> _What the task requires_
Your answer must be an exact copy of the records below, minus any images.

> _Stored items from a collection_

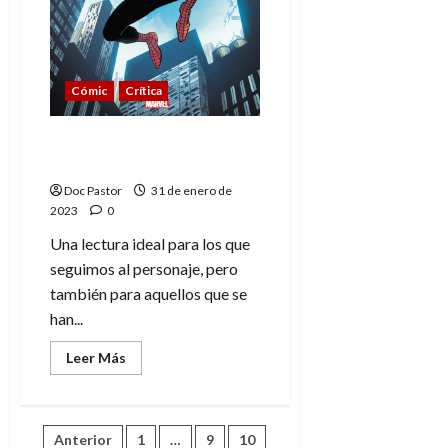
Cómic
Crítica
Amazing Fantasy #1000:
Spiderman, el icono
Doc Pastor
31 de enero de
2023
0
Una lectura ideal para los que
seguimos al personaje, pero
también para aquellos que se
han...
Leer
Leer Más
más
acerca
de
Amazing
Fantasy
Paginación
Anterior
1
…
9
10
#1000:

> _The completed task_
Cómic
Crítica
Amazing Fantasy #1000:
Spiderman, el icono
Doc Pastor
31 de enero de
2023
0
Una lectura ideal para los que
seguimos al personaje, pero
también para aquellos que se
han...
Leer
Leer Más
más
acerca
de
Amazing
Fantasy
Paginación
Anterior
1
…
9
10
#1000:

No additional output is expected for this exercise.